Com esse gesto, o governo espera que o Senado desista de apreciar o projeto já aprovado na Câmara. Pacheco havia alertado ao Planalto que, se um novo decreto não sair nesta semana, os senadores devem levar adiante a votação.

O problema, segundo a minuta de decreto à qual a reportagem teve acesso, é que o novo decreto em elaboração mantém alterações feitas nos textos anteriores e não volta atrás em pontos criticados pelo mercado.

Um exemplo é a “segunda chamada” para companhias estaduais de água e esgoto que não conseguiram comprovar capacidade econômico-financeira para a universalização dos serviços até 2033 — prazo fixado em lei.

Essas empresas deveriam ter comprovado capacidade até dezembro de 2021.

Estatais de pelo menos sete estados — Acre, Amazonas, Maranhão, Pará, Piauí, Roraima e Tocantins — ignoraram o prazo e corriam risco de perder seus contratos.

No entanto, um dos decretos assinados em abril dava uma espécie de “perdão” ao primeiro descumprimento e abria uma “segunda chamada” para comprovação de capacidade até dezembro de 2023.

Na prática, é uma nova chance para os inadimplentes.

Nos decretos de abril, também houve reclamações de parte dos investidores sobre o fim do limite de 25% às parcerias público-privadas (PPPs) na área de saneamento.

No governo do ex-presidente Jair Bolsonaro (PL), esse limite havia sido fixado para impedir que companhias estatais de água e esgoto façam PPPs que transfiram a maior parte da prestação dos serviços, mas mantendo suas estruturas administrativas.

A crítica de uma parcela do mercado é que isso preserva estruturas ineficientes e transfere custos desnecessários para os consumidores.

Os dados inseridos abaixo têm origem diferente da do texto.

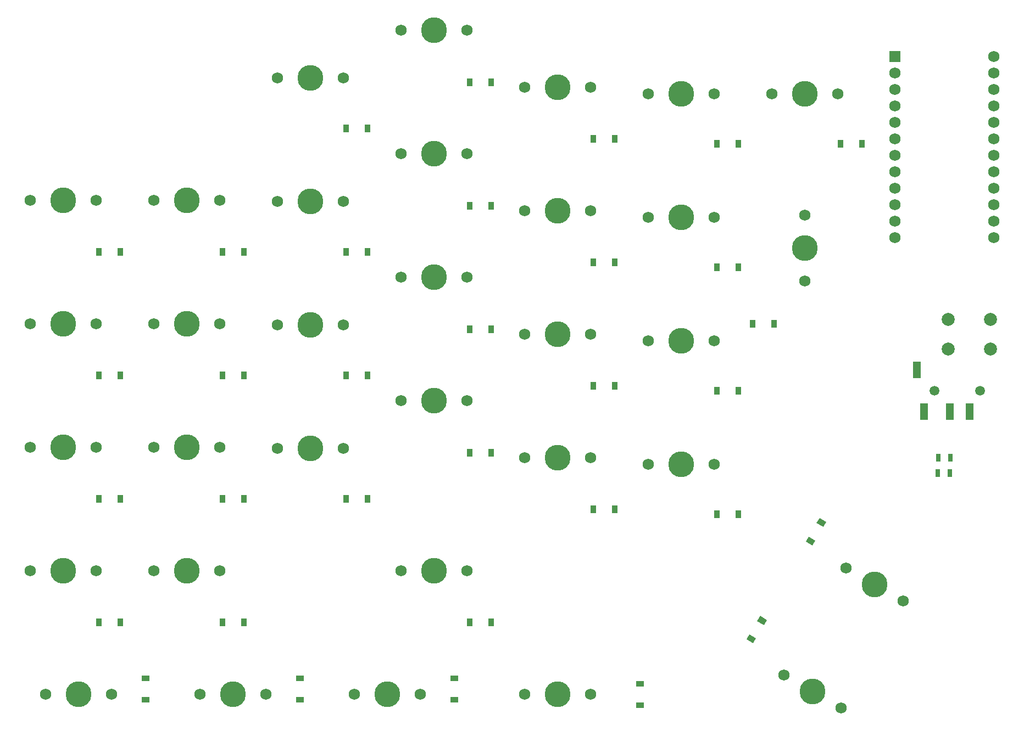
<source format=gts>
G04 #@! TF.GenerationSoftware,KiCad,Pcbnew,5.1.10*
G04 #@! TF.CreationDate,2021-06-15T23:50:52-04:00*
G04 #@! TF.ProjectId,attempt2,61747465-6d70-4743-922e-6b696361645f,rev?*
G04 #@! TF.SameCoordinates,Original*
G04 #@! TF.FileFunction,Soldermask,Top*
G04 #@! TF.FilePolarity,Negative*
%FSLAX46Y46*%
G04 Gerber Fmt 4.6, Leading zero omitted, Abs format (unit mm)*
G04 Created by KiCad (PCBNEW 5.1.10) date 2021-06-15 23:50:52*
%MOMM*%
%LPD*%
G01*
G04 APERTURE LIST*
%ADD10R,0.700000X1.300000*%
%ADD11C,1.500000*%
%ADD12R,1.200000X2.500000*%
%ADD13C,0.100000*%
%ADD14R,1.752600X1.752600*%
%ADD15C,1.752600*%
%ADD16C,2.000000*%
%ADD17C,3.987800*%
%ADD18C,1.750000*%
%ADD19R,1.200000X0.900000*%
%ADD20R,0.900000X1.200000*%
G04 APERTURE END LIST*
D10*
X-14827250Y-82550000D03*
X-16727250Y-82550000D03*
D11*
X-17306250Y-72231250D03*
X-10306250Y-72231250D03*
D12*
X-11906250Y-75481250D03*
X-14906250Y-75481250D03*
X-18906250Y-75481250D03*
X-20006250Y-68981250D03*
D13*
G36*
X-43584385Y-108353769D02*
G01*
X-44623615Y-107753769D01*
X-44173615Y-106974347D01*
X-43134385Y-107574347D01*
X-43584385Y-108353769D01*
G37*
G36*
X-45234385Y-111211653D02*
G01*
X-46273615Y-110611653D01*
X-45823615Y-109832231D01*
X-44784385Y-110432231D01*
X-45234385Y-111211653D01*
G37*
D14*
X-23368000Y-20701000D03*
D15*
X-23368000Y-23241000D03*
X-23368000Y-25781000D03*
X-23368000Y-28321000D03*
X-23368000Y-30861000D03*
X-23368000Y-33401000D03*
X-23368000Y-35941000D03*
X-23368000Y-38481000D03*
X-23368000Y-41021000D03*
X-23368000Y-43561000D03*
X-23368000Y-46101000D03*
X-8128000Y-48641000D03*
X-8128000Y-46101000D03*
X-8128000Y-43561000D03*
X-8128000Y-41021000D03*
X-8128000Y-38481000D03*
X-8128000Y-35941000D03*
X-8128000Y-33401000D03*
X-8128000Y-30861000D03*
X-8128000Y-28321000D03*
X-8128000Y-25781000D03*
X-8128000Y-23241000D03*
X-23368000Y-48641000D03*
X-8128000Y-20701000D03*
D16*
X-8656250Y-65750000D03*
X-15156250Y-65750000D03*
X-15156250Y-61250000D03*
X-8656250Y-61250000D03*
D10*
X-16825000Y-84931250D03*
X-14925000Y-84931250D03*
D17*
X-36068000Y-118618000D03*
D18*
X-40467409Y-116078000D03*
X-31668591Y-121158000D03*
D17*
X-75406250Y-119062500D03*
D18*
X-80486250Y-119062500D03*
X-70326250Y-119062500D03*
D17*
X-94392750Y-100024500D03*
D18*
X-99472750Y-100024500D03*
X-89312750Y-100024500D03*
D17*
X-101600000Y-119062500D03*
D18*
X-106680000Y-119062500D03*
X-96520000Y-119062500D03*
D17*
X-125412500Y-119062500D03*
D18*
X-130492500Y-119062500D03*
X-120332500Y-119062500D03*
D17*
X-149225000Y-119062500D03*
D18*
X-154305000Y-119062500D03*
X-144145000Y-119062500D03*
D17*
X-26543000Y-102108000D03*
D18*
X-30942409Y-99568000D03*
X-22143591Y-104648000D03*
D17*
X-56356250Y-83566000D03*
D18*
X-61436250Y-83566000D03*
X-51276250Y-83566000D03*
D17*
X-75406250Y-82550000D03*
D18*
X-80486250Y-82550000D03*
X-70326250Y-82550000D03*
D17*
X-94456250Y-73787000D03*
D18*
X-99536250Y-73787000D03*
X-89376250Y-73787000D03*
D17*
X-113506250Y-81153000D03*
D18*
X-118586250Y-81153000D03*
X-108426250Y-81153000D03*
D17*
X-132556250Y-100012500D03*
D18*
X-137636250Y-100012500D03*
X-127476250Y-100012500D03*
D17*
X-151606250Y-100012500D03*
D18*
X-156686250Y-100012500D03*
X-146526250Y-100012500D03*
D17*
X-37306250Y-50228500D03*
D18*
X-37306250Y-55308500D03*
X-37306250Y-45148500D03*
D17*
X-56356250Y-64516000D03*
D18*
X-61436250Y-64516000D03*
X-51276250Y-64516000D03*
D17*
X-75406250Y-63500000D03*
D18*
X-80486250Y-63500000D03*
X-70326250Y-63500000D03*
D17*
X-94456250Y-54737000D03*
D18*
X-99536250Y-54737000D03*
X-89376250Y-54737000D03*
D17*
X-113506250Y-62103000D03*
D18*
X-118586250Y-62103000D03*
X-108426250Y-62103000D03*
D17*
X-132556250Y-80962500D03*
D18*
X-137636250Y-80962500D03*
X-127476250Y-80962500D03*
D17*
X-151606250Y-80962500D03*
D18*
X-156686250Y-80962500D03*
X-146526250Y-80962500D03*
D17*
X-56356250Y-45466000D03*
D18*
X-61436250Y-45466000D03*
X-51276250Y-45466000D03*
D17*
X-75406250Y-44450000D03*
D18*
X-80486250Y-44450000D03*
X-70326250Y-44450000D03*
D17*
X-94456250Y-35687000D03*
D18*
X-99536250Y-35687000D03*
X-89376250Y-35687000D03*
D17*
X-113506250Y-43053000D03*
D18*
X-118586250Y-43053000D03*
X-108426250Y-43053000D03*
D17*
X-132556250Y-61912500D03*
D18*
X-137636250Y-61912500D03*
X-127476250Y-61912500D03*
D17*
X-151606250Y-61912500D03*
D18*
X-156686250Y-61912500D03*
X-146526250Y-61912500D03*
D17*
X-37306250Y-26416000D03*
D18*
X-42386250Y-26416000D03*
X-32226250Y-26416000D03*
D17*
X-56356250Y-26416000D03*
D18*
X-61436250Y-26416000D03*
X-51276250Y-26416000D03*
D17*
X-75406250Y-25400000D03*
D18*
X-80486250Y-25400000D03*
X-70326250Y-25400000D03*
D17*
X-94456250Y-16637000D03*
D18*
X-99536250Y-16637000D03*
X-89376250Y-16637000D03*
D17*
X-113506250Y-24003000D03*
D18*
X-118586250Y-24003000D03*
X-108426250Y-24003000D03*
D17*
X-132556250Y-42862500D03*
D18*
X-137636250Y-42862500D03*
X-127476250Y-42862500D03*
D17*
X-151606250Y-42862500D03*
D18*
X-156686250Y-42862500D03*
X-146526250Y-42862500D03*
D19*
X-62706250Y-117412500D03*
X-62706250Y-120712500D03*
D20*
X-88962500Y-107950000D03*
X-85662500Y-107950000D03*
D19*
X-91281250Y-116618750D03*
X-91281250Y-119918750D03*
X-115093750Y-116618750D03*
X-115093750Y-119918750D03*
X-138906250Y-116618750D03*
X-138906250Y-119918750D03*
D13*
G36*
X-34440385Y-93240769D02*
G01*
X-35479615Y-92640769D01*
X-35029615Y-91861347D01*
X-33990385Y-92461347D01*
X-34440385Y-93240769D01*
G37*
G36*
X-36090385Y-96098653D02*
G01*
X-37129615Y-95498653D01*
X-36679615Y-94719231D01*
X-35640385Y-95319231D01*
X-36090385Y-96098653D01*
G37*
D20*
X-50862500Y-91281250D03*
X-47562500Y-91281250D03*
X-69912500Y-90487500D03*
X-66612500Y-90487500D03*
X-88962500Y-81756250D03*
X-85662500Y-81756250D03*
X-108012500Y-88900000D03*
X-104712500Y-88900000D03*
X-127062500Y-107950000D03*
X-123762500Y-107950000D03*
X-146112500Y-107950000D03*
X-142812500Y-107950000D03*
X-45306250Y-61912500D03*
X-42006250Y-61912500D03*
X-50862500Y-72231250D03*
X-47562500Y-72231250D03*
X-69912500Y-71437500D03*
X-66612500Y-71437500D03*
X-88962500Y-62706250D03*
X-85662500Y-62706250D03*
X-108012500Y-69850000D03*
X-104712500Y-69850000D03*
X-127062500Y-88900000D03*
X-123762500Y-88900000D03*
X-146112500Y-88900000D03*
X-142812500Y-88900000D03*
X-50862500Y-53181250D03*
X-47562500Y-53181250D03*
X-69912500Y-52387500D03*
X-66612500Y-52387500D03*
X-88962500Y-43656250D03*
X-85662500Y-43656250D03*
X-108012500Y-50800000D03*
X-104712500Y-50800000D03*
X-127062500Y-69850000D03*
X-123762500Y-69850000D03*
X-146112500Y-69850000D03*
X-142812500Y-69850000D03*
X-31812500Y-34131250D03*
X-28512500Y-34131250D03*
X-50862500Y-34131250D03*
X-47562500Y-34131250D03*
X-69912500Y-33337500D03*
X-66612500Y-33337500D03*
X-88962500Y-24606250D03*
X-85662500Y-24606250D03*
X-108012500Y-31750000D03*
X-104712500Y-31750000D03*
X-127062500Y-50800000D03*
X-123762500Y-50800000D03*
X-146112500Y-50800000D03*
X-142812500Y-50800000D03*
M02*

</source>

Um dos pontos efetivamente alterados, segundo a minuta obtida pela CNN, é impedir que estatais prestem diretamente (sem a necessidade de licitação) os serviços de saneamento para municípios ou conjunto de municípios em regiões metropolitanas.

Isso viabilizaria a manutenção das estatais Embasa e Cagepa, respectivamente, à frente de operações em Salvador e em João Pessoa.

Hoje essas operações estão sendo feitas com base em contratos “precários” e se tornam potencialmente irregulares com o marco legal do saneamento.